The Attempt at a Solution

I know how to break this problem up into the x and y direction

Y Direction:
Ft cosθ - Fg = 0

X Direction:
Ft sinθ - Fg = mv² / r

The hint says to find the inward radial component. I'm guessing this means to find r, because I think that is the only thing missing for me to solve this. To find r I think I would use some combination of the length of the string and theta, but don't exactly know.

Thanks for any help!

 

[TSny]

The "inward radial component of the string's tension" is just the horizontal component of the the tension force (i.e., what you called the X component of Ft).

You've got -Fg acting in both the Y-direction and X-direction?

You should be able to express r in terms of d and theta using trig on an appropriate right triangle.

You'll have two unknowns, Ft and v. But you'll also have two equations. Try eliminating Ft and solving for v.

 

[frogjg2003]

When it was talking about the vertical and inward radial components, it was talking about finding Ft_y and Ft_x, which is what you have already done. You know r because you know d and θ. Just solve the two equations for v, and you're all set.

 

[joe426]

There is no -Fg in the x direction, silly me.
r = Ft sinθ?

Y Direction:
Ft cosθ - Fg = 0
Ft = Fg / cosθ ??

X Direction:
Ft sinθ = mv² / r
(Fg / cosθ)sinθ = mv² / (Fg / cosθ)sinθ

? lol I am so confused

 

[TSny]

There is no -Fg in the x direction, silly me.
r = Ft sinθ?

Get an expression for r in terms of d and theta, not in terms of Ft and theta.
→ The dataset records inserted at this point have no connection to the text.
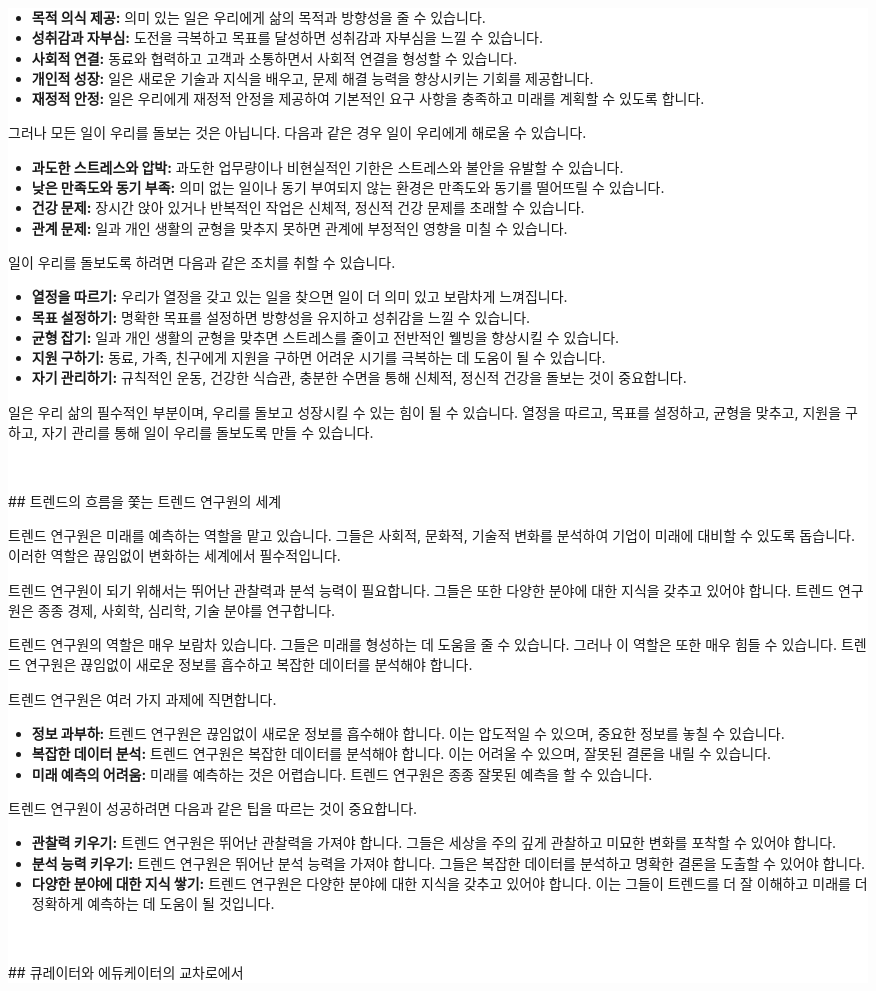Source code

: 

* **목적 의식 제공:** 의미 있는 일은 우리에게 삶의 목적과 방향성을 줄 수 있습니다.
* **성취감과 자부심:** 도전을 극복하고 목표를 달성하면 성취감과 자부심을 느낄 수 있습니다.
* **사회적 연결:** 동료와 협력하고 고객과 소통하면서 사회적 연결을 형성할 수 있습니다.
* **개인적 성장:** 일은 새로운 기술과 지식을 배우고, 문제 해결 능력을 향상시키는 기회를 제공합니다.
* **재정적 안정:** 일은 우리에게 재정적 안정을 제공하여 기본적인 요구 사항을 충족하고 미래를 계획할 수 있도록 합니다.



그러나 모든 일이 우리를 돌보는 것은 아닙니다. 다음과 같은 경우 일이 우리에게 해로울 수 있습니다.

* **과도한 스트레스와 압박:** 과도한 업무량이나 비현실적인 기한은 스트레스와 불안을 유발할 수 있습니다.
* **낮은 만족도와 동기 부족:** 의미 없는 일이나 동기 부여되지 않는 환경은 만족도와 동기를 떨어뜨릴 수 있습니다.
* **건강 문제:** 장시간 앉아 있거나 반복적인 작업은 신체적, 정신적 건강 문제를 초래할 수 있습니다.
* **관계 문제:** 일과 개인 생활의 균형을 맞추지 못하면 관계에 부정적인 영향을 미칠 수 있습니다.



일이 우리를 돌보도록 하려면 다음과 같은 조치를 취할 수 있습니다.

* **열정을 따르기:** 우리가 열정을 갖고 있는 일을 찾으면 일이 더 의미 있고 보람차게 느껴집니다.
* **목표 설정하기:** 명확한 목표를 설정하면 방향성을 유지하고 성취감을 느낄 수 있습니다.
* **균형 잡기:** 일과 개인 생활의 균형을 맞추면 스트레스를 줄이고 전반적인 웰빙을 향상시킬 수 있습니다.
* **지원 구하기:** 동료, 가족, 친구에게 지원을 구하면 어려운 시기를 극복하는 데 도움이 될 수 있습니다.
* **자기 관리하기:** 규칙적인 운동, 건강한 식습관, 충분한 수면을 통해 신체적, 정신적 건강을 돌보는 것이 중요합니다.



일은 우리 삶의 필수적인 부분이며, 우리를 돌보고 성장시킬 수 있는 힘이 될 수 있습니다. 열정을 따르고, 목표를 설정하고, 균형을 맞추고, 지원을 구하고, 자기 관리를 통해 일이 우리를 돌보도록 만들 수 있습니다.

<p>&nbsp;</p>
## 트렌드의 흐름을 쫓는 트렌드 연구원의 세계

트렌드 연구원은 미래를 예측하는 역할을 맡고 있습니다. 그들은 사회적, 문화적, 기술적 변화를 분석하여 기업이 미래에 대비할 수 있도록 돕습니다. 이러한 역할은 끊임없이 변화하는 세계에서 필수적입니다.

트렌드 연구원이 되기 위해서는 뛰어난 관찰력과 분석 능력이 필요합니다. 그들은 또한 다양한 분야에 대한 지식을 갖추고 있어야 합니다. 트렌드 연구원은 종종 경제, 사회학, 심리학, 기술 분야를 연구합니다.

트렌드 연구원의 역할은 매우 보람차 있습니다. 그들은 미래를 형성하는 데 도움을 줄 수 있습니다. 그러나 이 역할은 또한 매우 힘들 수 있습니다. 트렌드 연구원은 끊임없이 새로운 정보를 흡수하고 복잡한 데이터를 분석해야 합니다.



트렌드 연구원은 여러 가지 과제에 직면합니다.

- **정보 과부하:** 트렌드 연구원은 끊임없이 새로운 정보를 흡수해야 합니다. 이는 압도적일 수 있으며, 중요한 정보를 놓칠 수 있습니다.
- **복잡한 데이터 분석:** 트렌드 연구원은 복잡한 데이터를 분석해야 합니다. 이는 어려울 수 있으며, 잘못된 결론을 내릴 수 있습니다.
- **미래 예측의 어려움:** 미래를 예측하는 것은 어렵습니다. 트렌드 연구원은 종종 잘못된 예측을 할 수 있습니다.



트렌드 연구원이 성공하려면 다음과 같은 팁을 따르는 것이 중요합니다.

- **관찰력 키우기:** 트렌드 연구원은 뛰어난 관찰력을 가져야 합니다. 그들은 세상을 주의 깊게 관찰하고 미묘한 변화를 포착할 수 있어야 합니다.
- **분석 능력 키우기:** 트렌드 연구원은 뛰어난 분석 능력을 가져야 합니다. 그들은 복잡한 데이터를 분석하고 명확한 결론을 도출할 수 있어야 합니다.
- **다양한 분야에 대한 지식 쌓기:** 트렌드 연구원은 다양한 분야에 대한 지식을 갖추고 있어야 합니다. 이는 그들이 트렌드를 더 잘 이해하고 미래를 더 정확하게 예측하는 데 도움이 될 것입니다.

<p>&nbsp;</p>
## 큐레이터와 에듀케이터의 교차로에서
Consider the right triangle where the string is the hypotenuse and the radius r is the side opposite theta.

Y Direction:
Ft cosθ - Fg = 0
Ft = Fg / cosθ ??

yes

X Direction:
Ft sinθ = mv² / r
(Fg / cosθ)sinθ = mv² / (Fg / cosθ)sinθ

For r, use the expression derived from the right triangle mentioned above.

 

[joe426]

Get an expression for r in terms of d and theta, not in terms of Ft and theta. Consider the right triangle where the string is the hypotenuse and the radius r is the side opposite theta.

yes


For r, use the expression derived from the right triangle mentioned above.

Ohhh. r = dsinθ. Whick makes...

((mg / cosθ)sinθdsinθ) / m = v²

Then I would just take the square root of both sides.

Thanks for all the help again guys!